I can't get my '02 Ford Ranger to lay frame when I dump all the air out of the 'bags. I'm OK in back, but the front won't go all the way down. The frame hits the tie-rods. I need approximately 2 to 3 inches of extra clearance. I've owned a couple trucks with rear C-notches, so I was wondering if that same technique would solve my frontend clearance problem?
Rochester, New York
C-notches should provide adequate tie-rod clearance. The key to this solution is to maintain the integrity of the framerails. If you're a competent welder, this is something you could do yourself. If you have any doubts, hire a professional. The notches should ideally be made out of 1/4-inch steel plate. You could cut three pieces of steel for each notch and weld them to the framerails and to each other where they meet. You could also have a fabrication shop bend the steel in a brake. Make a cardboard template to mark the part of the framerails that needs to be cut out with either a Sawzall or a plasma cutter. Have your welds checked.

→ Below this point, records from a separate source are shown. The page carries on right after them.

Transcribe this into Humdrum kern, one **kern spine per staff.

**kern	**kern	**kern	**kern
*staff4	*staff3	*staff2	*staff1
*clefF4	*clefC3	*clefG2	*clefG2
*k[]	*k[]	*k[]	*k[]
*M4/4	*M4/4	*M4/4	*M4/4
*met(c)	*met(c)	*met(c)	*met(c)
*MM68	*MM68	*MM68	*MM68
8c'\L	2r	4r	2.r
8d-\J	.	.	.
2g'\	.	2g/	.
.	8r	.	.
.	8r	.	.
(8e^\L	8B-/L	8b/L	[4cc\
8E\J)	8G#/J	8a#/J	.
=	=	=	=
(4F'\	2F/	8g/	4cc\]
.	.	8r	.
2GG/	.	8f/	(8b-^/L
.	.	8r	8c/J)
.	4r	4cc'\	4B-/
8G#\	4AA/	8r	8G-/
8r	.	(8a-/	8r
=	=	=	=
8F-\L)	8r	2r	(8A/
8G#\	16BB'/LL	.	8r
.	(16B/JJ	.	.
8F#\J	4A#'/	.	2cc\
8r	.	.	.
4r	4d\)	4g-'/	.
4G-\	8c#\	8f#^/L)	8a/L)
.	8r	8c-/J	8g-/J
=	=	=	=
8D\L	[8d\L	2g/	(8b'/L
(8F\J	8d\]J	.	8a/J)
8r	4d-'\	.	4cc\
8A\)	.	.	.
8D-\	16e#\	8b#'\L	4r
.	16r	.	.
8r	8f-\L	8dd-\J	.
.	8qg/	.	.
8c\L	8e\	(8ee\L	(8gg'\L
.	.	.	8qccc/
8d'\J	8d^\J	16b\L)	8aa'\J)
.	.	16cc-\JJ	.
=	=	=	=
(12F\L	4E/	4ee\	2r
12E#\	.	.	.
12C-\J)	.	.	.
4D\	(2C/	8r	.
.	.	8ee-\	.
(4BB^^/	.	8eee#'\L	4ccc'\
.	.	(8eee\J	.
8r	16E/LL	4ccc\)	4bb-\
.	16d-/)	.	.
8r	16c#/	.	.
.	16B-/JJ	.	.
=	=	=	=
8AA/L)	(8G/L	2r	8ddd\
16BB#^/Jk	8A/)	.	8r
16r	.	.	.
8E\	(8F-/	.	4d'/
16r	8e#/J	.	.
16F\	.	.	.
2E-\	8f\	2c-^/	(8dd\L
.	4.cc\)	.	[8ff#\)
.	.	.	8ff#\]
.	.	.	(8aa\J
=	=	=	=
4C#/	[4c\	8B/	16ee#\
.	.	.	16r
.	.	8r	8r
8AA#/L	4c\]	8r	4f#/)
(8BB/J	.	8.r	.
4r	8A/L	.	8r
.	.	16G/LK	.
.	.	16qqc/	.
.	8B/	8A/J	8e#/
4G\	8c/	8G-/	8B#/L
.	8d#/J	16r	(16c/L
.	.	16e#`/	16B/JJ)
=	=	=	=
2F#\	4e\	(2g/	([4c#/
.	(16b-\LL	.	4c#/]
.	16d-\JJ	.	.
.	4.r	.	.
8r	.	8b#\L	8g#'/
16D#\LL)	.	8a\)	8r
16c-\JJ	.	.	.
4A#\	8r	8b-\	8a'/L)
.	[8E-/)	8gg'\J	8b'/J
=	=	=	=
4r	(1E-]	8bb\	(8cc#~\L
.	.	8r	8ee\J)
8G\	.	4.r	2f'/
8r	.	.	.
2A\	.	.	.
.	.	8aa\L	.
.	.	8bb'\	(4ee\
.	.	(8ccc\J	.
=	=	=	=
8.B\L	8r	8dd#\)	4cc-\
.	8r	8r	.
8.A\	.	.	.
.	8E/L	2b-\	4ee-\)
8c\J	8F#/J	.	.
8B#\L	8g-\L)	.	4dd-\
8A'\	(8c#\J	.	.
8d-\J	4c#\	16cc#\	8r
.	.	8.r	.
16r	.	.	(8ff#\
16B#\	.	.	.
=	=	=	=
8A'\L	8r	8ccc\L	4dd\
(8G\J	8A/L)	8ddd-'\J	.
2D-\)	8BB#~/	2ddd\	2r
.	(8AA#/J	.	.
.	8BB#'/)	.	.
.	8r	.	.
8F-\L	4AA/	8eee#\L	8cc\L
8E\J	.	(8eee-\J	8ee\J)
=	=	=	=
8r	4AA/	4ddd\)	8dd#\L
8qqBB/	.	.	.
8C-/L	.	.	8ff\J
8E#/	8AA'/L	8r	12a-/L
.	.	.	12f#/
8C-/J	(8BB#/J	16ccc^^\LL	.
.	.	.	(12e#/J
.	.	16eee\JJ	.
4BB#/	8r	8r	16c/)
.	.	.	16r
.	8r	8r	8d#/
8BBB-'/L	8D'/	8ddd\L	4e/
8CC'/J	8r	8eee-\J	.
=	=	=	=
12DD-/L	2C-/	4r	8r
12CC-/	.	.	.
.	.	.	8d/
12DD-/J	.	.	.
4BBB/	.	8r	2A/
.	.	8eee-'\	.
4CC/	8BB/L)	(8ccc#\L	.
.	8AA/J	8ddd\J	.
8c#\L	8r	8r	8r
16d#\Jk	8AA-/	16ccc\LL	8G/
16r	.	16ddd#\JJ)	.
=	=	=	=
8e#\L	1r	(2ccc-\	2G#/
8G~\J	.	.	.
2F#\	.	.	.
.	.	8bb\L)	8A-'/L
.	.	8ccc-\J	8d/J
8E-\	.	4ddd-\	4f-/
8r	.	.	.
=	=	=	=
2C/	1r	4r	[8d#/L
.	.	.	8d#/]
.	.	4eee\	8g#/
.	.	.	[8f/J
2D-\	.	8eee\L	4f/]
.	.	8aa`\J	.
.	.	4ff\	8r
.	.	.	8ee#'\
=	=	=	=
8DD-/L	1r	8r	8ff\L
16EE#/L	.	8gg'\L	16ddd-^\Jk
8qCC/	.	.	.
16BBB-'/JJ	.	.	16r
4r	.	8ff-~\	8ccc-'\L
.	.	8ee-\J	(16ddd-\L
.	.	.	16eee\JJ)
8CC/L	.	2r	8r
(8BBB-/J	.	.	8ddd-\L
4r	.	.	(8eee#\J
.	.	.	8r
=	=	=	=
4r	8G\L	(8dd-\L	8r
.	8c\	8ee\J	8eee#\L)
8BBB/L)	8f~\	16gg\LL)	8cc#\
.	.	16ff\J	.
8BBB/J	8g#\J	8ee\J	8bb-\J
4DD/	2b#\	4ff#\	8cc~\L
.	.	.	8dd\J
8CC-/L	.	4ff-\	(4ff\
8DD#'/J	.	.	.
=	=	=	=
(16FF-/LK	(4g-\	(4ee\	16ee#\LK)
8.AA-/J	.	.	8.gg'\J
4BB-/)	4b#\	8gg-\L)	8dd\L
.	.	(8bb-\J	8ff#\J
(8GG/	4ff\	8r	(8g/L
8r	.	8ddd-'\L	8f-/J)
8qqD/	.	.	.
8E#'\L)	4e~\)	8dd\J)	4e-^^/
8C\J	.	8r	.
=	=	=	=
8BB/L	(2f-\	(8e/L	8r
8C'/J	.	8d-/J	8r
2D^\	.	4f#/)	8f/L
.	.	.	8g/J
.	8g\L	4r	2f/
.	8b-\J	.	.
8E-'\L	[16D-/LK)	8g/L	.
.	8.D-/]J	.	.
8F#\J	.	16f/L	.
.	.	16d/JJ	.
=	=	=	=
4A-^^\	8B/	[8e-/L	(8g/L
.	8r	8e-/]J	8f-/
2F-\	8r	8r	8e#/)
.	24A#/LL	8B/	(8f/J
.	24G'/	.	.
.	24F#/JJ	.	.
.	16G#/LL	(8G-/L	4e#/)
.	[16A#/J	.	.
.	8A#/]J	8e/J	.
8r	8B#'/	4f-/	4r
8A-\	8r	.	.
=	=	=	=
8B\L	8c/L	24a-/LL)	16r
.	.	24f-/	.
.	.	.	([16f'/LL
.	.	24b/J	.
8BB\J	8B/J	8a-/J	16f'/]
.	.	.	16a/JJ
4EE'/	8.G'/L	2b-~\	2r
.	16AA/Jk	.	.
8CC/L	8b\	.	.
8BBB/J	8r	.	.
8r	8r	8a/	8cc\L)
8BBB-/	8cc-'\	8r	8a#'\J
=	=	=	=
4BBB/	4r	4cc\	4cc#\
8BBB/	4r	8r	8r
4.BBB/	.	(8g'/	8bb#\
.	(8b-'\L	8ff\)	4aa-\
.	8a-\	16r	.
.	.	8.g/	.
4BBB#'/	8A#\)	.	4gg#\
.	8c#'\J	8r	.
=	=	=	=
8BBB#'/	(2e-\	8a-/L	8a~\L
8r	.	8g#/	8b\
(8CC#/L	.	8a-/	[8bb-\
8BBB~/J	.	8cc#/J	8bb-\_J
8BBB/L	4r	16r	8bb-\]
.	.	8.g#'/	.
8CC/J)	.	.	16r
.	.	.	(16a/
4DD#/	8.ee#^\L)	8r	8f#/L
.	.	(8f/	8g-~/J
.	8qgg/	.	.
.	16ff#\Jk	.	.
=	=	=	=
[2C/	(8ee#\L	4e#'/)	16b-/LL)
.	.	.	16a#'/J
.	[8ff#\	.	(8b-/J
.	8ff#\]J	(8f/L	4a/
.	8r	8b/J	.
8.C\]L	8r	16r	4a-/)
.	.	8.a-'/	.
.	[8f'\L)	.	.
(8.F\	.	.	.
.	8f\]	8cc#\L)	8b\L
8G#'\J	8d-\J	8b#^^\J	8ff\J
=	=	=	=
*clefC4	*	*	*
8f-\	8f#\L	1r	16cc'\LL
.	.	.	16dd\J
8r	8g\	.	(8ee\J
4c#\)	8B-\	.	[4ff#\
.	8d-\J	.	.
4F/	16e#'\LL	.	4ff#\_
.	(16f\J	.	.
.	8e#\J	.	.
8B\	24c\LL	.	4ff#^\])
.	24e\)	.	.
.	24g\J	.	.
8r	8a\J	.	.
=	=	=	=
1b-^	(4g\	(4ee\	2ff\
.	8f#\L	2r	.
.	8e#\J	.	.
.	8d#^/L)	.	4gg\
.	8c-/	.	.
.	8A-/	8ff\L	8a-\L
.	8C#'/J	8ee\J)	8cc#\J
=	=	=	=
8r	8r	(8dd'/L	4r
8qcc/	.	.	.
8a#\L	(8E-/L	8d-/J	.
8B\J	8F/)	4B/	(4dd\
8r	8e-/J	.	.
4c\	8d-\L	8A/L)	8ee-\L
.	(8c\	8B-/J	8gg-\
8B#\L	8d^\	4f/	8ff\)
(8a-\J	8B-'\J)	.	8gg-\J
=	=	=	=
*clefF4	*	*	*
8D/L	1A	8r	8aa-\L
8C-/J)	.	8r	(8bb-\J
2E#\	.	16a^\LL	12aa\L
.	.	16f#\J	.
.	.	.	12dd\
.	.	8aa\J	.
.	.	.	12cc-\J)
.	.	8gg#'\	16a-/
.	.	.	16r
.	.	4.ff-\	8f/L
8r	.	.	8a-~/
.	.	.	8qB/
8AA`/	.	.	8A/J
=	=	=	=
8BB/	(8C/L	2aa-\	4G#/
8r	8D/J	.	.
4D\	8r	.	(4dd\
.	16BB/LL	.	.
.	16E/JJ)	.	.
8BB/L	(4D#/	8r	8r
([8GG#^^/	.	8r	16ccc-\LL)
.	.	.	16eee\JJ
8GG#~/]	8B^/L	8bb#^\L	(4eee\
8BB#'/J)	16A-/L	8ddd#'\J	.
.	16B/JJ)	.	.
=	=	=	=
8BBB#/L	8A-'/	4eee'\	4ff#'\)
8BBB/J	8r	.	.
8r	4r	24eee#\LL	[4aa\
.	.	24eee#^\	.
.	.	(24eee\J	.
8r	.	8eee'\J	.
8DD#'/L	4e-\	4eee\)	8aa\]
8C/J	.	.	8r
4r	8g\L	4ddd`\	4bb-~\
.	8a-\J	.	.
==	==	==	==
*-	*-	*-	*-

The parking brake on my '91 Chevy S-10 Blazer doesn't seem to work anymore. I often do business in a very hilly part of the city, and even though I always put the transmission in Park, I'd feel more secure if I felt the parking brake worked, too. It seems like this problem has gotten progressively worse over the past two years. Could the act of making it super tight when I park on hills affect the parking brake? Is it possible for the parking brake cable to stretch? If I need a new one, can I install it myself?
Wear in either the parking brake cables or the rear brake shoes can affect performance. Ideally, the self-adjusters are supposed to compensate for worn brake shoes, but sometimes the adjusters malfunction. You didn't mention the condition of the rear brakes or when they were last serviced. The first thing we would do is pull a rear brake drum and inspect the brake linings. If you don't want to do this, many brake and muffler shops offer free brake inspections. If the shoes are worn, replacing them should significantly improve both overall braking and the effectiveness of the parking brake. If you're not sure about the functioning of the self-adjusting feature, back up 10 or 12 times and brake suddenly. That motion is supposed to ratchet the adjusters. When you're inspecting the brake linings, take a look at the adjusters. Check for any obstructions or excessive rust. You shouldn't need to replace the parking brake cables unless they are severely stretched or frayed. The parking brake cables can be adjusted by tightening the adjustment nut on the threaded rod at the forward end of the cables. The nut and threads may be rusty and in need of some penetrant to loosen them. Don't overtighten the parking brake cables. An overly tight cable can cause the brake shoes to drag. When the parking brake is properly adjusted, the parking brake pedal should be about half way through its travel when the pedal is depressed.